Youtube-paid media channels coming to a screen near you
Youtube’s recently launched a pilot scheme, under which a small number of content makers will offer paid subscriptions channels starting at $0.99 (£0.64) a month. Each channel will offer a free 14-day trial and many will have discounted annual rates. YouTube, which is owned by Google, said the launch was part of an effort to enable "content creators to earn revenue for their creativity". Whilst the initial stable of around 50 channels is considered to be relatively niche currently, some bigger hitters have stated clear intentions to offer program content when the service goes fully live. For example, expect to see Cookie Monster, Big Bird, Bert, Ernie and a host of other Sesame Street characters in full episode format coming to your screen soon. Subscription payments will be collected using credit card or via Google's own Wallet service. The arrival of paid channels on YouTube means Google joins Netflix, Hulu and Amazon in offering subscription-based alternatives to traditional pay-TV. If you ever needed further proof of channel convergence between the web and TV, this has to be it. And, Google appears extremely well placed to exploit this opportunity, not least given its gigantic infrastructure and inherent scaling advantages that come with this in terms of content hosting, delivery and billing.

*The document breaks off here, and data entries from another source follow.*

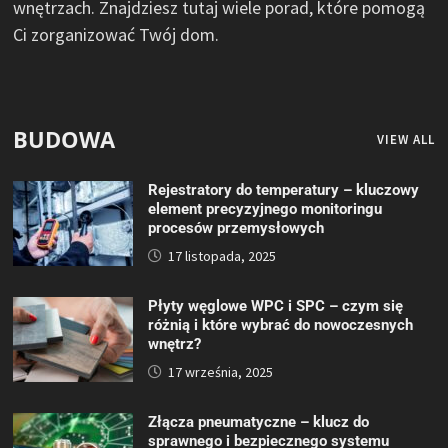
wnętrzach. Znajdziesz tutaj wiele porad, które pomogą
Ci zorganizować Twój dom.
BUDOWA
VIEW ALL
Rejestratory do temperatury – kluczowy
element precyzyjnego monitoringu
procesów przemysłowych
17 listopada, 2025
Płyty węglowe WPC i SPC – czym się
różnią i które wybrać do nowoczesnych
wnętrz?
17 września, 2025
Złącza pneumatyczne – klucz do
sprawnego i bezpiecznego systemu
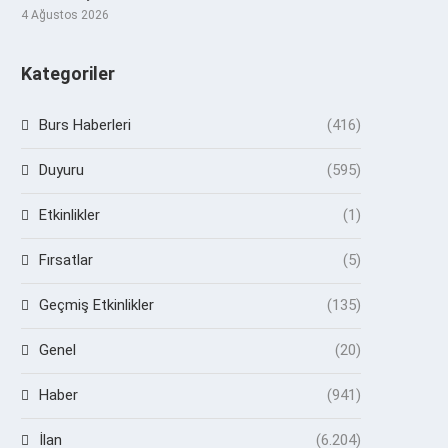
4 Ağustos 2026
Kategoriler
Burs Haberleri
(416)
Duyuru
(595)
Etkinlikler
(1)
Fırsatlar
(5)
Geçmiş Etkinlikler
(135)
Genel
(20)
Haber
(941)
İlan
(6.204)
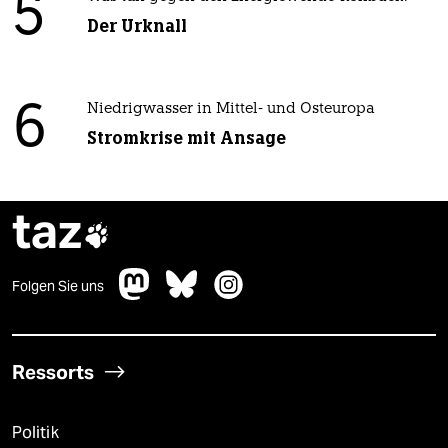
5
Der Urknall
6
Niedrigwasser in Mittel- und Osteuropa
Stromkrise mit Ansage
taz

Folgen Sie uns
Ressorts
Politik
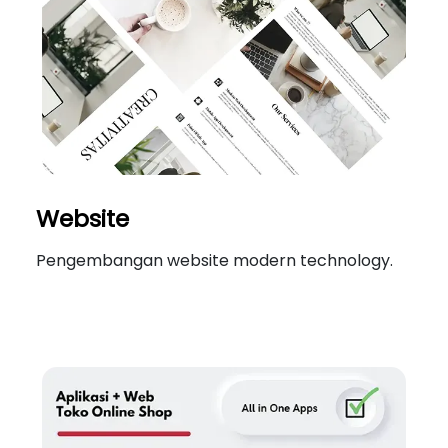
Website
Pengembangan website modern technology.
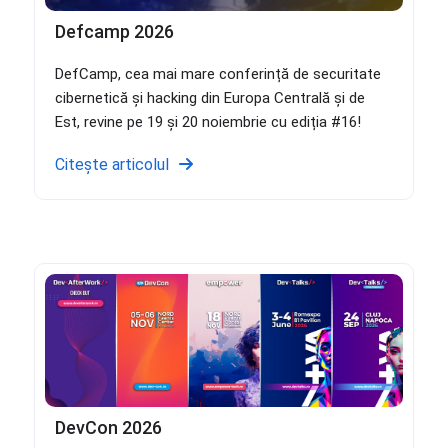
Defcamp 2026
DefCamp, cea mai mare conferință de securitate
cibernetică și hacking din Europa Centrală și de
Est, revine pe 19 și 20 noiembrie cu ediția #16!
Citește articolul
DevCon 2026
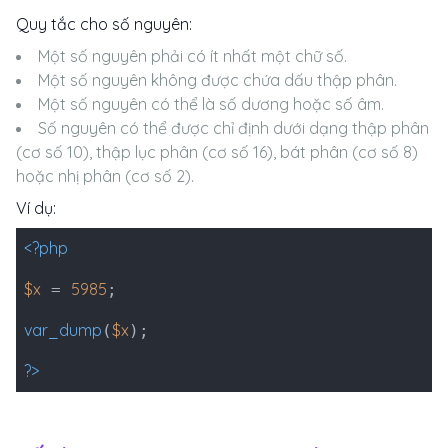
Quy tắc cho số nguyên:
Một số nguyên phải có ít nhất một chữ số.
Một số nguyên không được chứa dấu thập phân.
Một số nguyên có thể là số dương hoặc số âm.
Số nguyên có thể được chỉ định dưới dạng thập phân
(cơ số 10), thập lục phân (cơ số 16), bát phân (cơ số 8)
hoặc nhị phân (cơ số 2).
Ví dụ:
<?php
$x
5985
=
;
var_dump
$x
(
);
?>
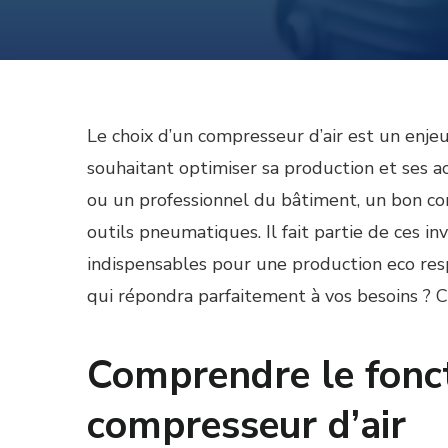
Le choix d’un compresseur d’air est un enje
souhaitant optimiser sa production et ses a
ou un professionnel du bâtiment, un bon com
outils pneumatiques. Il fait partie de ces in
indispensables pour une production eco re
qui répondra parfaitement à vos besoins ? C’
Comprendre le fonc
compresseur d’air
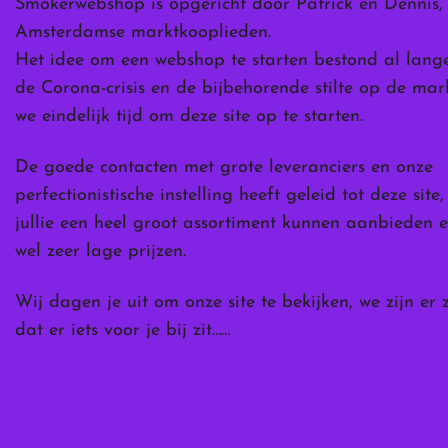
Smokerwebshop is opgericht door Patrick en Dennis,
Amsterdamse marktkooplieden.
Het idee om een webshop te starten bestond al lang
de Corona-crisis en de bijbehorende stilte op de ma
we eindelijk tijd om deze site op te starten.
De goede contacten met grote leveranciers en onze
perfectionistische instelling heeft geleid tot deze site
jullie een heel groot assortiment kunnen aanbieden e
wel zeer lage prijzen.
Wij dagen je uit om onze site te bekijken, we zijn er 
dat er iets voor je bij zit……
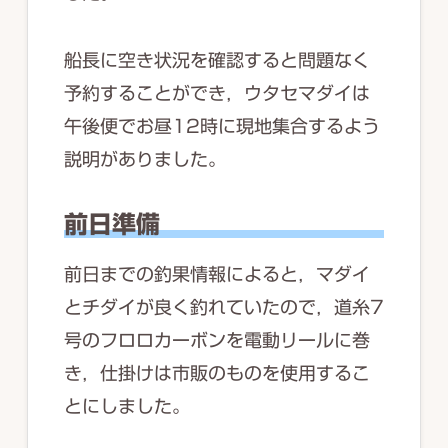
船長に空き状況を確認すると問題なく
予約することができ，ウタセマダイは
午後便でお昼12時に現地集合するよう
説明がありました。
前日準備
前日までの釣果情報によると，マダイ
とチダイが良く釣れていたので，道糸7
号のフロロカーボンを電動リールに巻
き，仕掛けは市販のものを使用するこ
とにしました。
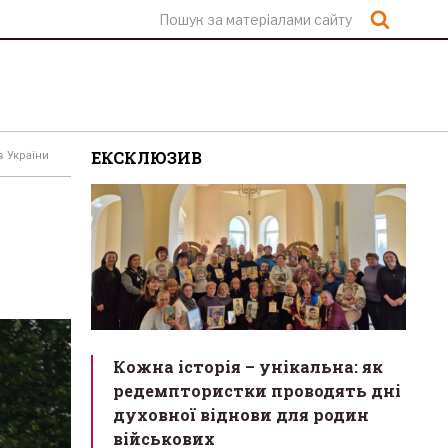
Шукат
ЕКСКЛЮЗИВ
в України
Кожна історія – унікальна: як
редемптористки проводять дні
духовної віднови для родин
військових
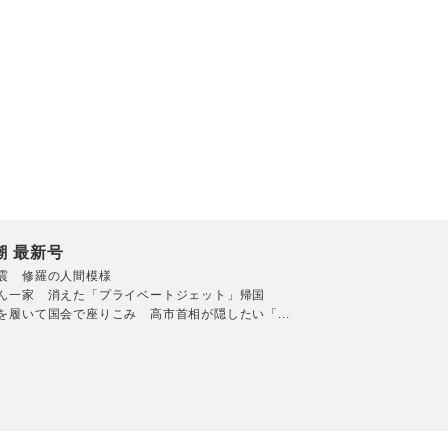
潮 最新号
震 修羅の人間模様
ん一家 消えた「プライベートジェット」帰国
を履いて国会で座りこみ 高市首相が隠したい「...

Clearly this marks a great step forward in Google’s efforts to monetise their acquisition, having bought YouTube in 2006 for $1.65bn. And, Google has been making great strides into positioning itself as a more attractive proposition to potential advertisers, via its increasing inclusion of professional content (TV shows and full length films) to sit alongside its vast content arsenal of amateur video creations. YouTube says a billion people around the world use the service every month. Earlier this year, Google were quoted as saying, "If YouTube were a country, we'd be the third largest in the world after China and India." Just think what a small cut of the subscription revenue for Google would look like on such a massive base as this (I think a 50/50 split is muted between content provider and Google at this juncture). I, for one, would certainly like a cut of that. Who wouldn’t?